株式会社ファームサンアイ 代表取締役 一鍬田卓さん(左)、
2023年度の近隣圃場の畦畔から侵入する「ナガエツルノゲイトウ」
茨城県の県南地域の「株式会社ファームサンアイ」は主に水稲乾田直播に取り組んでいるほか、移植水稲を栽培する大規模生産法人で、水田雑草の対策に頭を悩ませている。昨年は、ドローン(MG-1)を活用した「サキガケ楽粒」散布により水田雑草対策の省力化を実証することができた。
一年を通じて、特に乾田直播の雑草対策には手を焼いている。残草はノビエ、雑草イネ、イボクサ、ホタルイ、カヤツリグサ、クサネムなどがあり、最近ではナガエツルノゲイトウの侵入も確認している。ほ場で雑草を確認するとハイクリアランス・ブームスプレーヤーでバサグラン液剤やクリンチャーEWなどを散布して対応していたが、資材高騰で思ったよりコストが掛かっていることが分かった。燃料代や人件費なども考えると経営にも影響を与えかねない。そこで、初期剤や楽粒を含む一発剤で後期の散布剤を最小限にするために北興化学工業のアドバイスを受けながら展示ほを実施した。
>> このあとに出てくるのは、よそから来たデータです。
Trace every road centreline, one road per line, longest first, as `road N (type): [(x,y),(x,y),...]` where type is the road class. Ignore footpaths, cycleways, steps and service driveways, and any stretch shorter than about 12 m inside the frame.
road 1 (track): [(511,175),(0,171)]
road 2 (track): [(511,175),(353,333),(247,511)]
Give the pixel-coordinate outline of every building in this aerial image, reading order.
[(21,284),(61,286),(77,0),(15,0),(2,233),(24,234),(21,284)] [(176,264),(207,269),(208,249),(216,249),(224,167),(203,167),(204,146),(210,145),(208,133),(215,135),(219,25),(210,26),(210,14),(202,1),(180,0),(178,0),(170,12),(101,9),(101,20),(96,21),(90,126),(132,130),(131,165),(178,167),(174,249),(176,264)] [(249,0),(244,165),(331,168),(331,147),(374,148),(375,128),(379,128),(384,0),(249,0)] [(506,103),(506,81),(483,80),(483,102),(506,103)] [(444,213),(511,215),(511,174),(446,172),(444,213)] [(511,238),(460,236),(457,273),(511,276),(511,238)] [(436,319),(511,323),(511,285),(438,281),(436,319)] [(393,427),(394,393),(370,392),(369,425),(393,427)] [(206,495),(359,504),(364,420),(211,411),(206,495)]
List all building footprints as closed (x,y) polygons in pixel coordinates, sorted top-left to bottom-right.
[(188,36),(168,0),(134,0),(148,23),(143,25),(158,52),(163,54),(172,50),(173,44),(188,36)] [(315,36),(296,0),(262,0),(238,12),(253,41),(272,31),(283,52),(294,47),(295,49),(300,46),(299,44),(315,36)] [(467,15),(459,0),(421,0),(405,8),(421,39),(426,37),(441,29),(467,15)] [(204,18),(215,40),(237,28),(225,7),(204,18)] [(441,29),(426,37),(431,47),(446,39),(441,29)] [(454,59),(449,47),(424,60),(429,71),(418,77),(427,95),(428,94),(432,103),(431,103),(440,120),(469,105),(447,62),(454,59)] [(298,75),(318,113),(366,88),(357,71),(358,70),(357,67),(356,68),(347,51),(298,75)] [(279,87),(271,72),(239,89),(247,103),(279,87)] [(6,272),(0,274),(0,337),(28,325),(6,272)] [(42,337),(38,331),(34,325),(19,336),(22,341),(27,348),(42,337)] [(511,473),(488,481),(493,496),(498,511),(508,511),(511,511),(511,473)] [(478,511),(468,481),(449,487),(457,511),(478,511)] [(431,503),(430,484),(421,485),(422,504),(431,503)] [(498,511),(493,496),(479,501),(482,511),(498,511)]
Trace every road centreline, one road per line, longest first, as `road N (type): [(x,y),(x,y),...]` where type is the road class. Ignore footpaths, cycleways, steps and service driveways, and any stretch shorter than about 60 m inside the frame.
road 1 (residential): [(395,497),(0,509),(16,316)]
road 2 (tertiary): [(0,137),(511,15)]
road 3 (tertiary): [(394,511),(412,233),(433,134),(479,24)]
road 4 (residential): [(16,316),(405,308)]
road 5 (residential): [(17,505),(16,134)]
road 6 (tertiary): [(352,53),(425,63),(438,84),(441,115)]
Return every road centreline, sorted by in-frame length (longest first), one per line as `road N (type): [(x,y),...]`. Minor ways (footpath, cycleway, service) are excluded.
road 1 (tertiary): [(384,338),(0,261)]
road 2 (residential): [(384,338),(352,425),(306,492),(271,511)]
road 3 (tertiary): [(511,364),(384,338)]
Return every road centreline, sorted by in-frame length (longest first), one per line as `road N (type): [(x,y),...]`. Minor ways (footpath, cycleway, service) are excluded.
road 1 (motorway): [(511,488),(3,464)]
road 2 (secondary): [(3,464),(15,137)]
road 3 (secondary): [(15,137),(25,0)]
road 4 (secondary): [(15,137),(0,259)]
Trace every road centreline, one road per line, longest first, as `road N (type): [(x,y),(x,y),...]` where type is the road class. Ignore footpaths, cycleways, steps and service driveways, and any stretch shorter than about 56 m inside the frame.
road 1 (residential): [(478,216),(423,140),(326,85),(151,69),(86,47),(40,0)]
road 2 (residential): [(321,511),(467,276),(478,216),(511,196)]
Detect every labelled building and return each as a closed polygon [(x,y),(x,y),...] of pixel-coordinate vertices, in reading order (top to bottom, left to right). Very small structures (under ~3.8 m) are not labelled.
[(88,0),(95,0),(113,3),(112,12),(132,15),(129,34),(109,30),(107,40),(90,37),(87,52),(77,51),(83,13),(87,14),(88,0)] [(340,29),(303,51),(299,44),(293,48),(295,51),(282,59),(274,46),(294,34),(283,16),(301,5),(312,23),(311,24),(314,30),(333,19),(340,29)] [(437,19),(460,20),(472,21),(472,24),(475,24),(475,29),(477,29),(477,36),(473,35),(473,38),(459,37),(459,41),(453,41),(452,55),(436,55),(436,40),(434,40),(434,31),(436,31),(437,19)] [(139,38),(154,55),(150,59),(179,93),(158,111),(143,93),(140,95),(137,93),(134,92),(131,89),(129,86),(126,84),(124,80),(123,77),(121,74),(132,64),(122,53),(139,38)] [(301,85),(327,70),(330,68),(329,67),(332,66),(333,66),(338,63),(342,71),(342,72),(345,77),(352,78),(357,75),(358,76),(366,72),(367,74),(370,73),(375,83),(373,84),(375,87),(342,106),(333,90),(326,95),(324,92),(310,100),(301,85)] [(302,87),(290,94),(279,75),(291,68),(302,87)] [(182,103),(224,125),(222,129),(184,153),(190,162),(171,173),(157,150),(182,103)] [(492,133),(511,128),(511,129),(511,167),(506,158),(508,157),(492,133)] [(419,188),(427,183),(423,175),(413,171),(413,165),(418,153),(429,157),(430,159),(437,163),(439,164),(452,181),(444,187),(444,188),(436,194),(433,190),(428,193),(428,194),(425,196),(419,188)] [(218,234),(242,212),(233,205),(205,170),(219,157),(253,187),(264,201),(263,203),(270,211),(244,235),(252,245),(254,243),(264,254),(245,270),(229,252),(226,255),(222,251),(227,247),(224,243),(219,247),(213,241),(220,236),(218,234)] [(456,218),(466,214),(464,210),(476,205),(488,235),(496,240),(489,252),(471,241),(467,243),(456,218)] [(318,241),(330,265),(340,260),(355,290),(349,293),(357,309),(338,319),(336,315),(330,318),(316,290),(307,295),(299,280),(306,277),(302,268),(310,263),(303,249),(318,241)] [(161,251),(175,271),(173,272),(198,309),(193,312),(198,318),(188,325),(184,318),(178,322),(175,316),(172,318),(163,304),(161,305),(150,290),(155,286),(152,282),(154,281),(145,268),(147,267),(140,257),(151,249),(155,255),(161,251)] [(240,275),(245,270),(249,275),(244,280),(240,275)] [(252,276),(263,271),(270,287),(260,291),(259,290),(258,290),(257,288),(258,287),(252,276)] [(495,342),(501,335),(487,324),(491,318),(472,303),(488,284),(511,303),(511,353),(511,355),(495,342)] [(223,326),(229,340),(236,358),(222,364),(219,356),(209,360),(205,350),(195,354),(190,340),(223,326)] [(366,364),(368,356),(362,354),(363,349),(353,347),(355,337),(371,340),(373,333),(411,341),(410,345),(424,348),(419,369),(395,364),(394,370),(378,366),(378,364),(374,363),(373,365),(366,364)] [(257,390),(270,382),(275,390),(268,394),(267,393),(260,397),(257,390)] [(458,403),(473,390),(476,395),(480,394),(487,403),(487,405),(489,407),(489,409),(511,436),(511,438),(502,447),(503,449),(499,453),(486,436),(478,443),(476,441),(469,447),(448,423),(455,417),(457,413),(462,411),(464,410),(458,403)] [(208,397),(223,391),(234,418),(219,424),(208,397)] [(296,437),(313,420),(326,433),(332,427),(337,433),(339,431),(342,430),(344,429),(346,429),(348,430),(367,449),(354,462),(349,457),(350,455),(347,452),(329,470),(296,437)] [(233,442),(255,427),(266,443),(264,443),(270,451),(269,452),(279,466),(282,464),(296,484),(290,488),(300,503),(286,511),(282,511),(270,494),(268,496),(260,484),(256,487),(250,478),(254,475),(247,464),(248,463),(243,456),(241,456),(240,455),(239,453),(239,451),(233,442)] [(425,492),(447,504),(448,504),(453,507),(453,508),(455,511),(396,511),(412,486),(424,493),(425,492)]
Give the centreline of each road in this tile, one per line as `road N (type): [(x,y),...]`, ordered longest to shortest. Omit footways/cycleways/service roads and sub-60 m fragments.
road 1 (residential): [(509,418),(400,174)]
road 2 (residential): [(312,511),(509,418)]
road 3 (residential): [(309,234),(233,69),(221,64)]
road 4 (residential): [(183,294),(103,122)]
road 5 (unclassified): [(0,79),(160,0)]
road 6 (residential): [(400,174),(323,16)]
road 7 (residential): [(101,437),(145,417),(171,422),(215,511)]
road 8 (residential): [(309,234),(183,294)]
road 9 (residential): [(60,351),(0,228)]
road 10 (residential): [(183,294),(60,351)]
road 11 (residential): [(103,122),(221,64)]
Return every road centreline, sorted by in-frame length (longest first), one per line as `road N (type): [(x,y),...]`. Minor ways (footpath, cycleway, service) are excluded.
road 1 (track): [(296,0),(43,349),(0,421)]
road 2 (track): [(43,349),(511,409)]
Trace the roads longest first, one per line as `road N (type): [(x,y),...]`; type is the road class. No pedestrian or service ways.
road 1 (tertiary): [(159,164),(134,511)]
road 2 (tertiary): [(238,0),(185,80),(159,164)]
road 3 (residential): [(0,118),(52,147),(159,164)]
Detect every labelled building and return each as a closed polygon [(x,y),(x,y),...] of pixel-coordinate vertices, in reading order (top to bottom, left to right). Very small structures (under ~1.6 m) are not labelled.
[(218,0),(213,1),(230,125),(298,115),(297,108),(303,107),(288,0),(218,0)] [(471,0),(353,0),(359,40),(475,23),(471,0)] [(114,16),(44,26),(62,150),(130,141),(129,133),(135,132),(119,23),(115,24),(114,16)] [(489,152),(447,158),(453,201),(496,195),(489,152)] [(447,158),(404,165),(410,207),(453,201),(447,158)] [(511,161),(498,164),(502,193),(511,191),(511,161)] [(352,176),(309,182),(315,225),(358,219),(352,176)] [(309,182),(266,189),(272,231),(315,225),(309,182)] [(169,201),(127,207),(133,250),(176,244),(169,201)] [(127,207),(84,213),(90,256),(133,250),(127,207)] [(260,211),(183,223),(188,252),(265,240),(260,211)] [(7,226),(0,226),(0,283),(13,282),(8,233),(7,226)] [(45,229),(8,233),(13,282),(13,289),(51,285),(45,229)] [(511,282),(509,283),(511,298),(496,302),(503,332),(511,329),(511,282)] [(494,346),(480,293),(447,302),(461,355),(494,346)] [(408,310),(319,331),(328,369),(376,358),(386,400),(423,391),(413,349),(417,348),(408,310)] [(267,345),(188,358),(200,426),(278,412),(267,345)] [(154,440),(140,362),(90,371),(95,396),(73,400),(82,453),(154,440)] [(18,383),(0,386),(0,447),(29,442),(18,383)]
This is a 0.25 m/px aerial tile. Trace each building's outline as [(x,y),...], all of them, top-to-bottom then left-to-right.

一鍬田さんは昨年、乾田直播でノビエ、雑草イネ等が多発したほ場を選定した。耕種的防除として、今年はあきたこまちの移植栽培に切替えて、水稲除草剤の体系処理を試みた。
面積は約40アールで、田植えは4月22日に行った。50㎝×50cmの無処理区枠を4つ入れて、初期剤として本年登録を取得したスタメンフロアブルを4月24日に散布し、ほ場の中央を波板で仕切り、5月8日には左側にノックアウト楽粒、右側にサキガケ楽粒を散布した。薬剤の散布時の水深は5㎝以上を保ち、散布後は水管理を徹底した。除草剤の効果を保つために田面を露出させないことは理解しているが、管理するほ場数が多くなると、水管理の徹底が本当に難しいと一鍬田さんは話す。
【圃場のイメージ】
2023年4月24日散布 スタメンフロアブル(左)、2023年5月8日 左側:ノックアウト楽粒 右側:サキガケ楽粒
北興化学工業の担当者と一緒に調査を行ったところ、無処理区枠に発生した各種雑草に驚かされた。乾田直播や移植水稲のほ場に無処理区枠を入れることはなく、作業として、何気なく除草剤を散布して、効くか効かないかで後期の散布剤を使用していた。水管理と適材適所の初期剤および一発剤を散布することで、効果が安定することを再認識した。一鍬田さんはこの結果を従業員と共有し、見せることが大切と話した。
2023年6月15日の雑草調査結果(左)、無処理区枠 4個の雑草の合計(1平方m)
ノビエ、カヤツリグサ、コナギ、ホタルイ、アゼナなど生重量(1平方m)で476.5gとなり、除草剤を散布しないと、約40アールで4,000平方mに換算すると、雑草だけで約2トン発生することになる。ほ場にこれほどの雑草が発生し、種子が存在することに再度驚かされたという。こうしたことを考えると乾田直播と移植水稲とのローテーションの大切さも理解できた。
展示ほ場では7月11日にあきたこまちも出穂し始めた。一鋤田さんは、雑草の後発生がないため、後期剤を使用しなくて済んだと笑顔で話し、水管理と除草剤の適材適所の使用でコスト削減に繋がることを学べたことも楽しかったと述べた。